Symmetries and Noether's theorems

Abstract

Introduction Emmy Noether's greatest contributions to science were in algebra, but for physicists her name will always be remembered for her paper of 1918 on an invariance problem in the calculus of variations. The most celebrated part of this work, associated with her ‘first theorem’, has to do with the connection between continuous (global) symmetries in Lagrangian dynamics and conservation principles, though the main focus of the paper was the relationship between this and the second part of her paper, where she gives a systematic treatment of the more subtle and general case of continuous local symmetries (symmetries depending on arbitrary functions of the spacetime coordinates). The connection between global or ‘rigid’ symmetries and conservation principles in classical mechanics was hardly news in 1918. As Kastrup (1987) discusses in his historical review, it had been appreciated in the previous century by Lagrange, Hamilton, Jacobi, and Poincare, and an anticipation of Noether's first theorem in the special cases of the 10-parameter Lorentz and Galilean groups had been given by Herglotz in 1911 and Engel in 1916, respectively.

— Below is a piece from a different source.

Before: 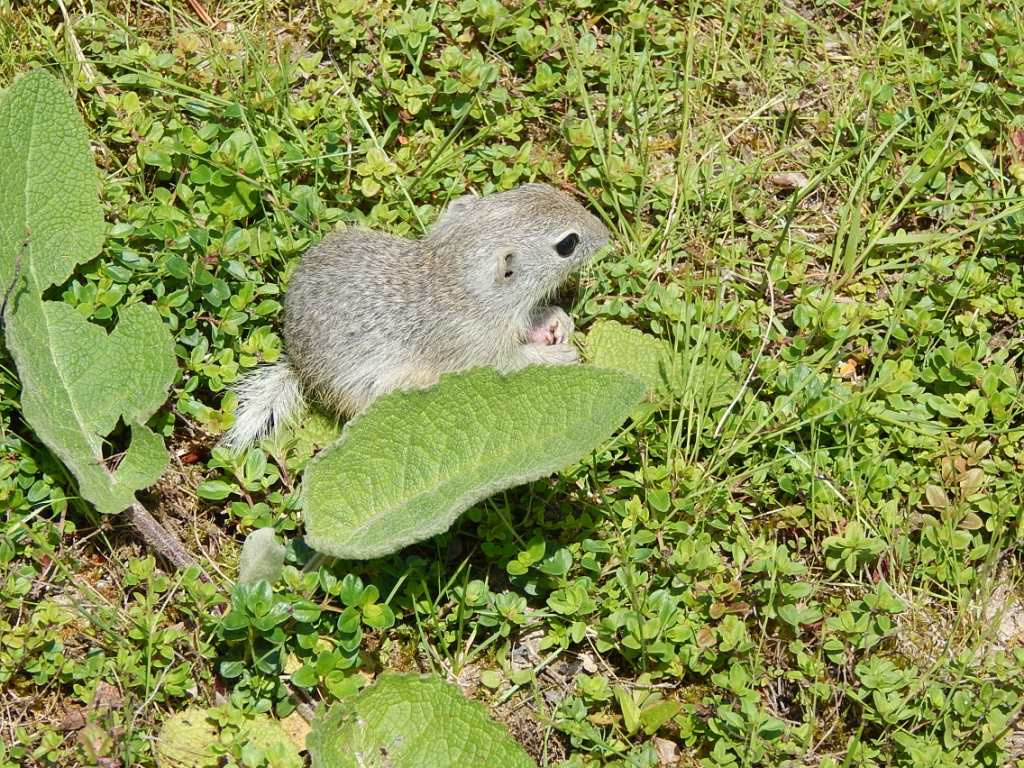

Noether's own contribution is often praised for its degree of generality, and not without reason. But interestingly it does not cover the cases in which the symmetry transformation preserves the Lagrangian or Lagrangian density only up to a divergence term. It does not therefore cover such cases as the boost symmetry in classical pre-relativistic dynamics, although modern treatments of Noether's first theorem commonly rectify this defect.